Demek bu akşam gidiyorduk. O ayça denen kızdan hoşlanmamıştım ama gitmekten başka çarem yoktu. Bana aynı avını gözüne kestirmiş kaplan gibi bakıyordu ve bu beni rahatsız ediyordu. Bunla işim vardı anlamıştım ilk görünce. Üçüncü sigarayı da söndürüp beni dikizleyen çocuklara hareket çekip yatağıma uzandım. Hava felaket sıcak oturduğum yerden terliyordum. Bir duş almak iyi bir fikre benziyordu. Tam duşa girecekken Kansu aradı.
"Oh be sonunda açabildin!"
"Meşguldüm ne oldu?"
"Bugün gidiyoruz haberin var demi?"
"Evet bekliyorum seni"
"Tamam , istersen öğle yemeğine çıkarabilirim seni?"
"Ben şimdi duşa giriyorum sen gelene kadar hazır olurum"
"Tamam geliyorum"
Soğuk bi duş aldıktan sonra kot şortum ile en sevdiğim gurup Nirvana'nın askılı tişörtünü giyip Kansuyu beklemeye başladım. Biraz bekledikten sonra beyaz bir RCZ ile Kansu geldi. Teyzeme ben çıkıyorum dedikten sonra çantamı alıp Kansu'nun yanına geldim. Hiç makyaj yapmadığım halde hayran hayran bakıyordu.
"Çisem çok güzel olmuşsun" dedi hayranlığını gizleyemeyerek.
"Nerede yiyeceğiz yemeği?" dedim. Ağzını topladıktan sonra "Çok güzel Adana yapan bir yer biliyorum" dedi gülümseyerek. "İyi tamam" dedim bende aynı gülümsemeyle.
Yolda konuşmadık hiç. Arada göz göze geldik ama kaçırdı hep gözlerini. Bir şey diyecek gibi olup sustu hep. Yemek yiyeceğimiz yere gelince şaşırmıştım. Çok pahalı bir yerdi burası ve ben burada garson olarak çalışmıştım. Şimdi müşteri olarak girmek biraz tuhafıma gelmişti ama tartışmasız bu daha iyiydi. Cam kenarı bir masaya oturduk ve yemeğimizi söyledik. Deniz mavisi gözleri üzerimde dolaşıyor, beni inceliyordu. Bir ara göğüslerimi izlediğini fark edip tişörtü biraz yukarı çektim. Konuşmasını bekliyordum ama bir şey demiyordu.

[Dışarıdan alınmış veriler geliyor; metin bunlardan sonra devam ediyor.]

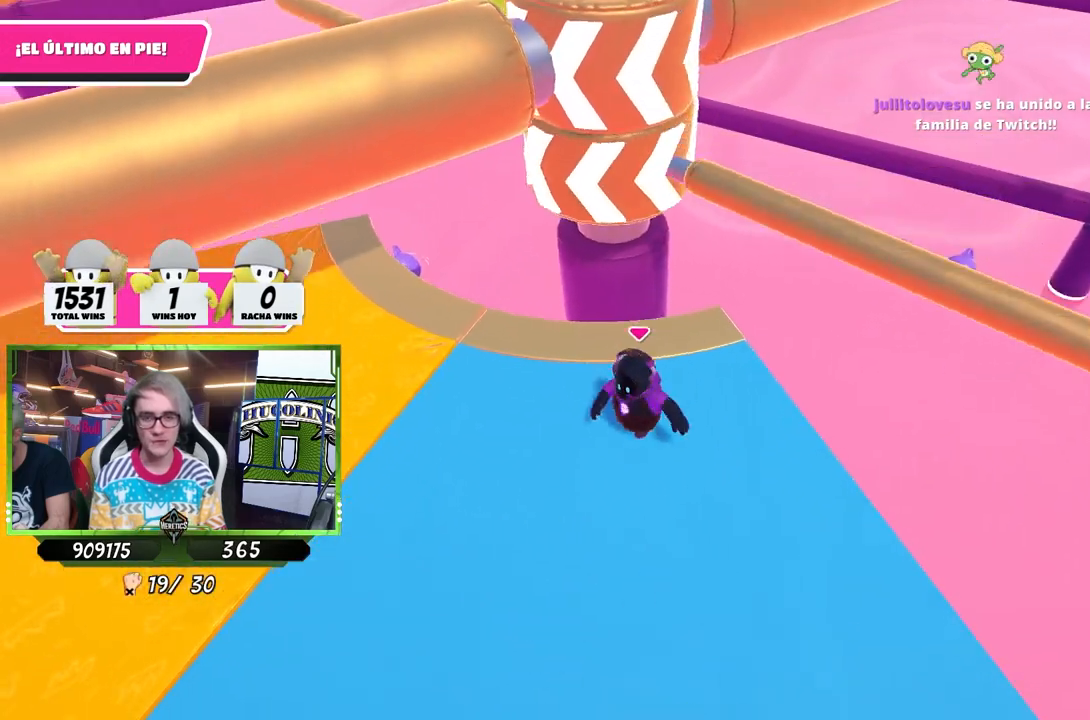
{"buttons": [], "left_stick": "down-right", "right_stick": "center", "events": [[83, "left_stick", "up-right"], [217, "CROSS", "up"], [250, "left_stick", "right"], [383, "left_stick", "down-right"]]}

Sonunda konuşmaya başladı "İzmir'e hiç gittin mi?"
"Hayır ilk defa gideceğim"
ŞİMDİ OKUDUĞUN
PSİKO HIRSIZ
Teen FictionGerçekten psikolojisi bozuk olan ve hırsızlık yapan bir kızı değiştirebileceğine mi inanıyordu bu çocuk ? Ya ben onu değiştirirsem ?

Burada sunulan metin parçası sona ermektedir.